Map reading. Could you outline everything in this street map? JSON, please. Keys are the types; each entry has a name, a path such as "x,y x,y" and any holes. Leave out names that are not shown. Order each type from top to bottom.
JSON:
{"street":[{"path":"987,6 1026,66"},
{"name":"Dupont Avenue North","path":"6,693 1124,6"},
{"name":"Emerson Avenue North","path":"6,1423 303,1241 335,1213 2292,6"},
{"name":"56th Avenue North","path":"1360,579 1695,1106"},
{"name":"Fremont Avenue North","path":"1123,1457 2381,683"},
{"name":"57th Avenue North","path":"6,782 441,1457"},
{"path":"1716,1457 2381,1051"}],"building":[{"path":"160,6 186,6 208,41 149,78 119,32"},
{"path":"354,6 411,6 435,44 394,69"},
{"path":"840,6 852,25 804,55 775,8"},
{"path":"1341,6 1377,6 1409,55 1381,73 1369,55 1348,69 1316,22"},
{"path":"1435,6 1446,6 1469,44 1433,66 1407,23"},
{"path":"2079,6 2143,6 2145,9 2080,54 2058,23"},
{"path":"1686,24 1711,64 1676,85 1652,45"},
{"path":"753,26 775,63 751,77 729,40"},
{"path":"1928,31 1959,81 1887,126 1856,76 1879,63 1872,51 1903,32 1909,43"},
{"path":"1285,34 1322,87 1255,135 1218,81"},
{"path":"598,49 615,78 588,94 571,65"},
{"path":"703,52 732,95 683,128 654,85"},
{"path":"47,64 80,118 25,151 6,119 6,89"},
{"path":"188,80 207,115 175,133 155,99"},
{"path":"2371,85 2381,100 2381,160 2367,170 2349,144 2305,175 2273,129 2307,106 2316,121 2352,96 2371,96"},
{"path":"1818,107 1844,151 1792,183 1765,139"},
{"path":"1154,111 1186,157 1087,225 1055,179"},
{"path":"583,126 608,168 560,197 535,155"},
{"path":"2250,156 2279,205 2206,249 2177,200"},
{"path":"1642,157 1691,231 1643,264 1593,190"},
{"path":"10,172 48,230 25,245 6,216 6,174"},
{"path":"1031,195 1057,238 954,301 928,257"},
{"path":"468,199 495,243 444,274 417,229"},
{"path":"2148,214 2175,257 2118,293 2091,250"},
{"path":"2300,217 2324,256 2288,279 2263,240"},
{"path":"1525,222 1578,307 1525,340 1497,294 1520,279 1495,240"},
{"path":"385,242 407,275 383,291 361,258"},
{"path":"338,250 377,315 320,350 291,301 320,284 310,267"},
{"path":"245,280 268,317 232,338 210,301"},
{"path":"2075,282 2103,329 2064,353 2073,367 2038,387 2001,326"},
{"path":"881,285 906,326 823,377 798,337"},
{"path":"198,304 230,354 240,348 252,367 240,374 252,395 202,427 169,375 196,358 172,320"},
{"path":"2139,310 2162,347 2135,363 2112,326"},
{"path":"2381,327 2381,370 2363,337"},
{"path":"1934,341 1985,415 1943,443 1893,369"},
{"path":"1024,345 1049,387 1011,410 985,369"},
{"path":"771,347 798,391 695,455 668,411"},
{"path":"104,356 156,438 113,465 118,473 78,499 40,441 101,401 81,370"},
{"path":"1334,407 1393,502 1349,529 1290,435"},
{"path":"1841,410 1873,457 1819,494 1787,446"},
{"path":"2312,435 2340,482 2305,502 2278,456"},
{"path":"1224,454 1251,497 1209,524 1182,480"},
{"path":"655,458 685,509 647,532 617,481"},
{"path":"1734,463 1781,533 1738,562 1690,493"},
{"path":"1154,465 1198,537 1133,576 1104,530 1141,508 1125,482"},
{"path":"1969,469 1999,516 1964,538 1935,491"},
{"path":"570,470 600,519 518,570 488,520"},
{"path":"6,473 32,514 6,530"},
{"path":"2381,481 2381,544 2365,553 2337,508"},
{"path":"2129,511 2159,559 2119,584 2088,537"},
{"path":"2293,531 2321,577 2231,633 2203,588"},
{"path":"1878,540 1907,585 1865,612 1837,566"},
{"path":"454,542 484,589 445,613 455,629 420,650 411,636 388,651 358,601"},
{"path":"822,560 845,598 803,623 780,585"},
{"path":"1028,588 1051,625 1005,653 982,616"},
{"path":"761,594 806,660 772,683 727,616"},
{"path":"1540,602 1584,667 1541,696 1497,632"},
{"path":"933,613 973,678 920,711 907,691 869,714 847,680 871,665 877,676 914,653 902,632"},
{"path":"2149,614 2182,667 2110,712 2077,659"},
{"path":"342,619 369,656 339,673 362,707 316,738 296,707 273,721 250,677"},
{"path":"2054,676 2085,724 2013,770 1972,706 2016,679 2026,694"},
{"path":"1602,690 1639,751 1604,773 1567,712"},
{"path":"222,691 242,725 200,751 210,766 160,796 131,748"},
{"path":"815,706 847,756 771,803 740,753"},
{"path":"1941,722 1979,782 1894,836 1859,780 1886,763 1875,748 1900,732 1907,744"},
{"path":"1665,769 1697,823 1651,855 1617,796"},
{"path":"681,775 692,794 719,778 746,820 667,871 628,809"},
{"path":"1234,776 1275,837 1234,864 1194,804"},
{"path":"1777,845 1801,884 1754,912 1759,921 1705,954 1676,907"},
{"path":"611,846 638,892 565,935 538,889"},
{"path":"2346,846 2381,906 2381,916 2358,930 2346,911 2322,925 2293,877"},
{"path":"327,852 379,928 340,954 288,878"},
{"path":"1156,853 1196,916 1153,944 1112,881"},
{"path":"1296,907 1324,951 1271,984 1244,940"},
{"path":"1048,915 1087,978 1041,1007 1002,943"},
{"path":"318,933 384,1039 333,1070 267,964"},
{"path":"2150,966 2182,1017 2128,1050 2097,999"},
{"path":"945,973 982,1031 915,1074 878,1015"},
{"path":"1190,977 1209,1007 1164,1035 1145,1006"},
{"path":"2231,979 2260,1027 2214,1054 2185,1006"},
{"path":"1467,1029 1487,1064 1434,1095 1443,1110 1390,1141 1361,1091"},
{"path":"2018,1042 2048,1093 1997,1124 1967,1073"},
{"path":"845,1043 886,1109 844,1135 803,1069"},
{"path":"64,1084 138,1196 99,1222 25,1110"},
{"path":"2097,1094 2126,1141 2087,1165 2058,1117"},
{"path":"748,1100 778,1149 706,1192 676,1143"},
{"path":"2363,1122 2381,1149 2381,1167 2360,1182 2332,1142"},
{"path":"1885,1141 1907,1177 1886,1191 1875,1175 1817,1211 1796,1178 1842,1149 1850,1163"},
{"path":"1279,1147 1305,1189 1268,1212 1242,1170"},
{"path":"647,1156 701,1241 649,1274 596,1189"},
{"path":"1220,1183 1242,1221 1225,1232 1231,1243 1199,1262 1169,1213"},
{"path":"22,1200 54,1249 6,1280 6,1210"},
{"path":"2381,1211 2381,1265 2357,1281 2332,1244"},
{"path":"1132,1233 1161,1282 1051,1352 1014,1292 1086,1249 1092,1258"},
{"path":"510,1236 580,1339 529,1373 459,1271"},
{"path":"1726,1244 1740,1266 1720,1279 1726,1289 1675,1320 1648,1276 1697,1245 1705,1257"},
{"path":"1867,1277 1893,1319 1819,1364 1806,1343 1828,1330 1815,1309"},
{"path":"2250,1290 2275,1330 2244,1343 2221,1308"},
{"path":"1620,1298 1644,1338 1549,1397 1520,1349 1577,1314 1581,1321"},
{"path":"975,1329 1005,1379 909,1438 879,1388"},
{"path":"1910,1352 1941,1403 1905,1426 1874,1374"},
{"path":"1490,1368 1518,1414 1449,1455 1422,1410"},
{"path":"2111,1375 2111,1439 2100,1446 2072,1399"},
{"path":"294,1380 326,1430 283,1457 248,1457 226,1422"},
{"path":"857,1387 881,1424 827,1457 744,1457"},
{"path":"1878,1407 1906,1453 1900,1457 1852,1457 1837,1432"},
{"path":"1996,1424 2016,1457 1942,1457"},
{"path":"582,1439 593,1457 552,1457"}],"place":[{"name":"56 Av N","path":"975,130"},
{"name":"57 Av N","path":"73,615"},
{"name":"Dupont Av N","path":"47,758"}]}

Exercise details: Determine how many lines in the records above have the string "Avenue". Only the number should be returned.

Expected output: 5